Littérature Québecoises

 

Mistral, Christian.

Léon, Coco et Mulligan. Éd. du Boréal, 2007, 144 p.

La Fraternité des submergés

Après avoir bourlingué en vain aux États-Unis pour dénicher le nid où écrire un roman, le héros Léon se rabat sur le Carré Saint-Louis. Comme dans En attendant Godot, il attend la symbiose avec la faune qui se rassemble autour de la fontaine de ce fameux square du centre-ville de Montréal pour tracer un premier trait.

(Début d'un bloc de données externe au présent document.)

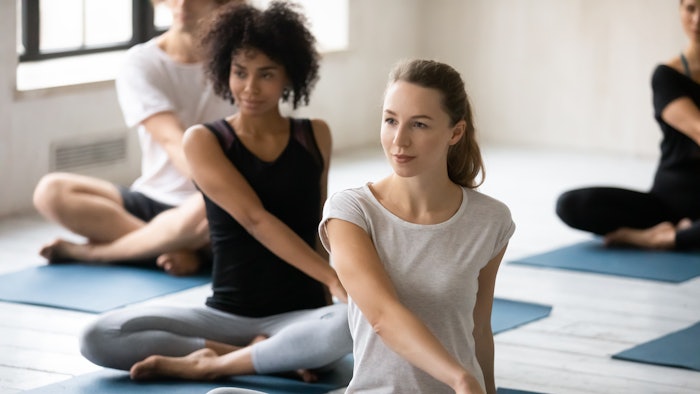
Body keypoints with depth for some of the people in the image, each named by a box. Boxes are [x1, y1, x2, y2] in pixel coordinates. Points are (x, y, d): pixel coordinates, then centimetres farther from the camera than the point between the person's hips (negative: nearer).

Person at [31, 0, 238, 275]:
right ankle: (178, 249, -26)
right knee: (51, 191, -21)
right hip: (153, 200, 2)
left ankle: (92, 251, -23)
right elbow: (173, 141, -17)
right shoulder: (141, 64, -3)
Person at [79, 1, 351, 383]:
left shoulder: (314, 136, 8)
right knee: (99, 339, -23)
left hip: (298, 316, 1)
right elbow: (254, 219, -14)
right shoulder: (203, 140, -1)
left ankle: (210, 363, -21)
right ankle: (264, 354, -20)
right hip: (226, 316, 0)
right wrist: (335, 278, -24)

Peine perdue malgré ce lieu propice à l'écriture et les appuis tacites de son vieux mentor spirituel, un schizophrène qu'il emmène partout dans ses pérégrinations ! L'écrivain de trente ans laisse filer les heures en observant les paumés du parc, tout en s'occupant le reste du temps du vieil homme qu'il a pris sous son aile. Le roman trace en fait le quotidien de ce couple dépareillé, qui existe grâce à la grande bonté de Léon. On pourrait croire qu'il s'agit d'un tandem d'homosexuels. Il n'en est rien. Le héros à l'âme d'une sœur Térésa, qui manifeste de la commisération pour les perdants à la loterie de la vie, en particulier pour les malades mentaux comme Coco, qui rappelle Nelligan en récitant toujours les mêmes vers d'un certain Mulligan.

La philanthropie s'accroît d'année en année. Alain Ulysse Tremblay dans La Valse des bâtards et Stanley Péan dans Autochtones la nuit se scandalisent devant toute la détresse des loqueteux qui hantent les endroits publics. Le tableau un brin misérabiliste qu'ils ont peint est malheureusement dessiné à gros traits. Quant à Christian Mistral, il ne porte pas de jugements de valeur sur cette faune. Il consacre un court chapitre à chaque spécimen qui a frappé son imagination. Il lui fait faire trois petits tours, puis passe au suivant. Ce roman fait ressortir l'ampleur de la confrérie de la désolation. C'est en quelque sorte un sondage qui se veut objectif des malheurs d'autrui, y compris de ceux de Coco. Bref, le vieil homme est le fil conducteur de ce roman, qui se coupe tragiquement au Carré Saint-Louis quand le héros apprend à son comparse qu'il s'apprête à quitter Montréal pour les cieux plus inspirants de l'Oregon et de la proximité de la mer.

Cette œuvre annonce un naufrage appréhendé dans l'océan trompeur de la vie, mais l'écriture déphasée, quoique châtiée, ne nous convainc pas de la profondeur du gouffre devant lequel se trouvent les protagonistes. En recourant à une narration à la troisième personne, l'auteur a cependant évité le lyrisme qui aurait attiré notre pitié sur son duo marqué non pas par l'amitié mais par leur appartenance à la fraternité des êtres incapables d'emprunter la voie de l'émergence. Sur ce genre de relations entre un trentenaire et un vieux, Michel Vézina s'est montré beaucoup plus percutant avec Asphalte et Vodka.